But Logsdon says neither company can likely afford a $4 billion-a-year price tag right now, and Tommy Sanford, executive director of Commercial Spaceflight Federation, a coalition of companies working in space, told Newsweek that the companies considering a station would likely rather build their own facilities. "I haven't seen anyone talk about essentially leasing the entire ISS," he said. He was pleased to see $150 million included in the proposed NASA budget for supporting commercial activities in low-Earth orbit as a way to prevent a gap between the ISS and whatever comes next.
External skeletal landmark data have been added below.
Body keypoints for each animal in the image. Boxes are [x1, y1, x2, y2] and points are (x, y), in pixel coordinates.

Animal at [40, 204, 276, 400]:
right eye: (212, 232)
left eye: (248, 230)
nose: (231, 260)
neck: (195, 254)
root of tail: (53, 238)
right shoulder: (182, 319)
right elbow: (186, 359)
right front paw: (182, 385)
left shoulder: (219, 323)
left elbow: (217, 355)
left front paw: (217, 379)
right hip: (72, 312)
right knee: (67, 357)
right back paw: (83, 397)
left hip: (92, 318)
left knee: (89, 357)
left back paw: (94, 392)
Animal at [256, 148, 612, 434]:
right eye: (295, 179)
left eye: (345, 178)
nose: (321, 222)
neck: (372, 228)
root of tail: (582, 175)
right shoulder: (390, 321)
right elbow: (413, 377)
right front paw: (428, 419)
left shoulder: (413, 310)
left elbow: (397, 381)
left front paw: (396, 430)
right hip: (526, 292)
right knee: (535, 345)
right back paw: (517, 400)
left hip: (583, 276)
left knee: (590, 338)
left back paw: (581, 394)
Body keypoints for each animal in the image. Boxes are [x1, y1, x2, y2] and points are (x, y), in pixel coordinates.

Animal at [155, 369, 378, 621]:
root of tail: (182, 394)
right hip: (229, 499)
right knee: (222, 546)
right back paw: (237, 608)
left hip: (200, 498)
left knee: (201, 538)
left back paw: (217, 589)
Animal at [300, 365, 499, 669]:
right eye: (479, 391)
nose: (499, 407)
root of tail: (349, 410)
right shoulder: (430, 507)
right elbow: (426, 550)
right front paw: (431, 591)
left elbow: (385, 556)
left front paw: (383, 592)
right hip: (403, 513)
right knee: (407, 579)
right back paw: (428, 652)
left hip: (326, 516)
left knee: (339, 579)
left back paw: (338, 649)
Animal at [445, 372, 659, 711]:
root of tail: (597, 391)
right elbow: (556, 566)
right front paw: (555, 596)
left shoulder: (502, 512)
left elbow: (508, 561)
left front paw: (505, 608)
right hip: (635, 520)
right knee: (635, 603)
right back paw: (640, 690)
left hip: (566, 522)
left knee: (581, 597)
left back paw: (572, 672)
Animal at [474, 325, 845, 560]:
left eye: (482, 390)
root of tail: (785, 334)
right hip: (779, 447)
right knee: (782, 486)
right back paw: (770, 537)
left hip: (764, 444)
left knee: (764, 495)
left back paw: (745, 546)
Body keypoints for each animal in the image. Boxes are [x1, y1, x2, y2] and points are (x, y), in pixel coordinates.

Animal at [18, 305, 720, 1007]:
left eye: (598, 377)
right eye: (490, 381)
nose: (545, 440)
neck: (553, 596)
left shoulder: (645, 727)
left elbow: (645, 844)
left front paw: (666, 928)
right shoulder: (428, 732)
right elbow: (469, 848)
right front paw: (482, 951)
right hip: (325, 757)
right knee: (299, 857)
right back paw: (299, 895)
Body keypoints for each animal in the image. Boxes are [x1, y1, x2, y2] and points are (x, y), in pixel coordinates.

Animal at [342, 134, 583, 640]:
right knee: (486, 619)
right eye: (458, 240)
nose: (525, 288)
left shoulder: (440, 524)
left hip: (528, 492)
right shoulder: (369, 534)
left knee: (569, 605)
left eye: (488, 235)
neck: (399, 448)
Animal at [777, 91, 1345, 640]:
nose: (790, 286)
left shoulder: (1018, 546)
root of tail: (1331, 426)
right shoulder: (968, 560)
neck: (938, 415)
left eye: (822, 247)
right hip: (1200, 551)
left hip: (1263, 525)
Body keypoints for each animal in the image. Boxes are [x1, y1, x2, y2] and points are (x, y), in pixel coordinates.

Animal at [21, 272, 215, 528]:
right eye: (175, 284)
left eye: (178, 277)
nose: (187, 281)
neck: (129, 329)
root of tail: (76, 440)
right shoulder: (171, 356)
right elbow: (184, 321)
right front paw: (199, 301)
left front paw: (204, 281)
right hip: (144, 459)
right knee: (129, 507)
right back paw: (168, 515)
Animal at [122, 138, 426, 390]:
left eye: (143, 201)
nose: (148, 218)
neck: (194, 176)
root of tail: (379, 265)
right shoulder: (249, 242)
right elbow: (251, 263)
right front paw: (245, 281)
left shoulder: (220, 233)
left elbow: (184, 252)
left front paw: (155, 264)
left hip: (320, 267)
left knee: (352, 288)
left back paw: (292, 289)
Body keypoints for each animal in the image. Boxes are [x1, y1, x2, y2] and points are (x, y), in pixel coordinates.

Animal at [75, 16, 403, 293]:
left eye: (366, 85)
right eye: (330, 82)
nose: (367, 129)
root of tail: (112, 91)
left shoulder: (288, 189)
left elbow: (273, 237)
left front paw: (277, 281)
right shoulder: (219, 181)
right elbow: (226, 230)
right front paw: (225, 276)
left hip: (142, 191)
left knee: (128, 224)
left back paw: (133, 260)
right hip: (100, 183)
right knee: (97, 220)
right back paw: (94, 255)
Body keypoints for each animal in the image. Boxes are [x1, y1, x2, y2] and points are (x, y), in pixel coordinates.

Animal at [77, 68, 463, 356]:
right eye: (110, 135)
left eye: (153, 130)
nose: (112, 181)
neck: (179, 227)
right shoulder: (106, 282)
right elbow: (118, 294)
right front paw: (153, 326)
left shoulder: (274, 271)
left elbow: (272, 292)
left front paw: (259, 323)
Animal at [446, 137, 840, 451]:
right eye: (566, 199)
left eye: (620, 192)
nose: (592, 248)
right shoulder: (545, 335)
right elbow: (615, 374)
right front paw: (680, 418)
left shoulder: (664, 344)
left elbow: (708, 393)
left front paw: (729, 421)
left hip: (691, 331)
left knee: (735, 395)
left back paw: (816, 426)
The 2024 cut-off isn't arbitrary; that's about the same time frame on which the U.S.'s international partners are currently committed to funding the space station. Russia, 22 European countries, Japan and Canada pitch in about a fifth of the ISS's budget, but Logsdon says he doesn't expect they'll be sad to see the station go. "In a sense, I think they'll feel a sense of relief as long as we also reach out to them to engage them in the next things in exploration," he said.
Just like NASA, they have other things to do with their time and money. "Those space agencies are really research and development organizations that want to build new things," Logsdon added. "Just doing experiments on an existing facility is not very exciting for them."
Right now, NASA is working without an administrator (Trump's nominee for the post has yet to be approved by Congress) or a deputy administrator (no nominee there yet). The budget plan represents the leadership of the White House's space council, created by an executive order and led by Vice President Pence. "It's not like there's no adult in charge," Logsdon said, although he expects the White House to tackle confirmations next, once the budget is settled.